"Kekerasan itu kan mempunyai siklus. Naik turun tapi terus berlangsung," kata Koordinator Divisi Perubahan Hukum LBH APIK Jakarta, Umi Farida, dalam perbincangan dengan detikcom, Selasa (10/2/2009).
Berdasarkan puluhan laporan kekerasan yang diterima LBH APIK, pelaku kekerasan biasanya akan meminta maaf usai melakukan kekerasan. Setelah itu, pasangan tersebut akan berjalan harmonis kembali. Tapi, pelaku kekerasan akan melakukan lagi jika mendapat pemicu, meski ringan sekali pun. "Ujung-ujungnya cerai," tambahnya.

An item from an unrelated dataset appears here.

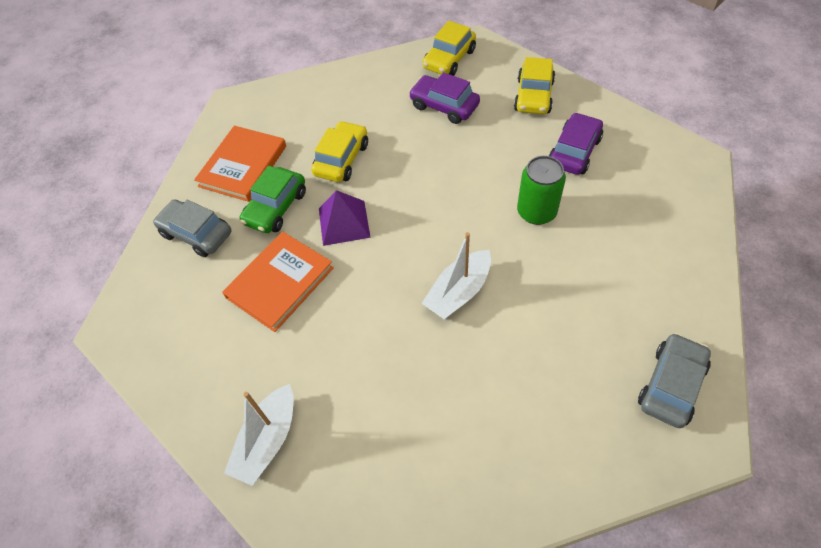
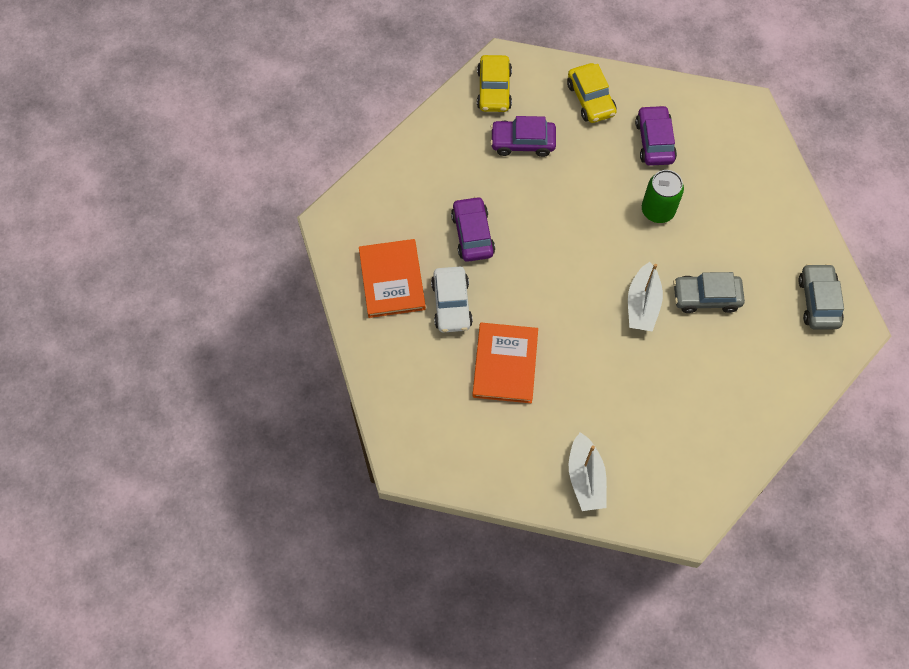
camera: 35 degrees left, 10 degrees up
grey car [153,199,231,257] -> grey car moved to [673,272,745,313]
green car [240,166,306,233] -> white car [431,267,473,332]
yellow car [311,121,368,182] -> purple car [451,196,495,262]
purple pyramid [319,190,371,246] -> none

Adapun kasus Nia Agustin, dia menilai kekerasan tak hanya fisik tapi psikis. Kekerasan psikis itu seperti larangan untuk bergaul dengan teman atau selalu dipantau ke mana pun pergi. "Repotnya, keduanya pasangan berpacaran yang telah dewasa. Adapun deliknya adalah delik aduan. Sehingga untuk memrosesnya perlu laporan korban atau keluarga. Sayangnya, korban atau keluarga tak melakukan ini,"ujarnya.

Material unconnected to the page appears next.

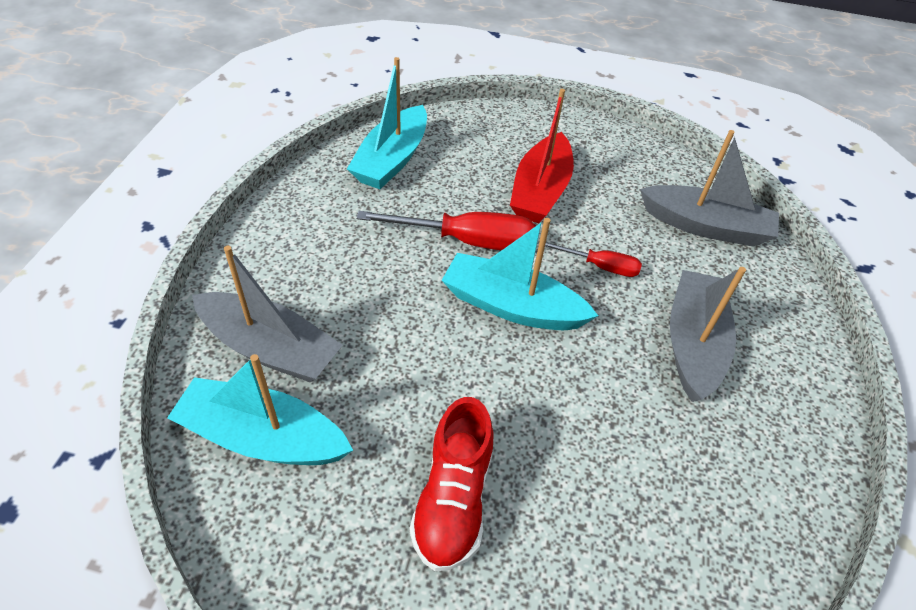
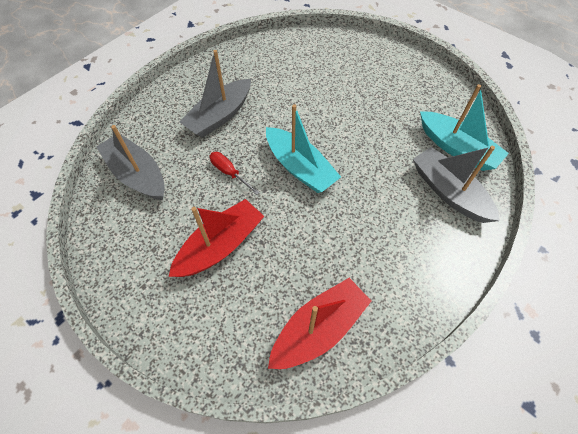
camera: 150 degrees left, 10 degrees up
turquoise boat [347,57,427,189] -> red boat [268,278,371,369]
red screwdriver [356,211,536,250] -> none
red shoe [410,397,494,571] -> none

Untuk menghindari kekerasan seperti ini, satu-satunya cara adalah dengan memutus hubungan dengan pacar. Baik bertemu ataupun berhubungan dengan telepon,sms atau internet. "Pada kasus-kasus yang kami hadapi, ini bisa berlangsung jika keluarga korban mendukung penuh. Tak setengah-setengah," pungkasnya.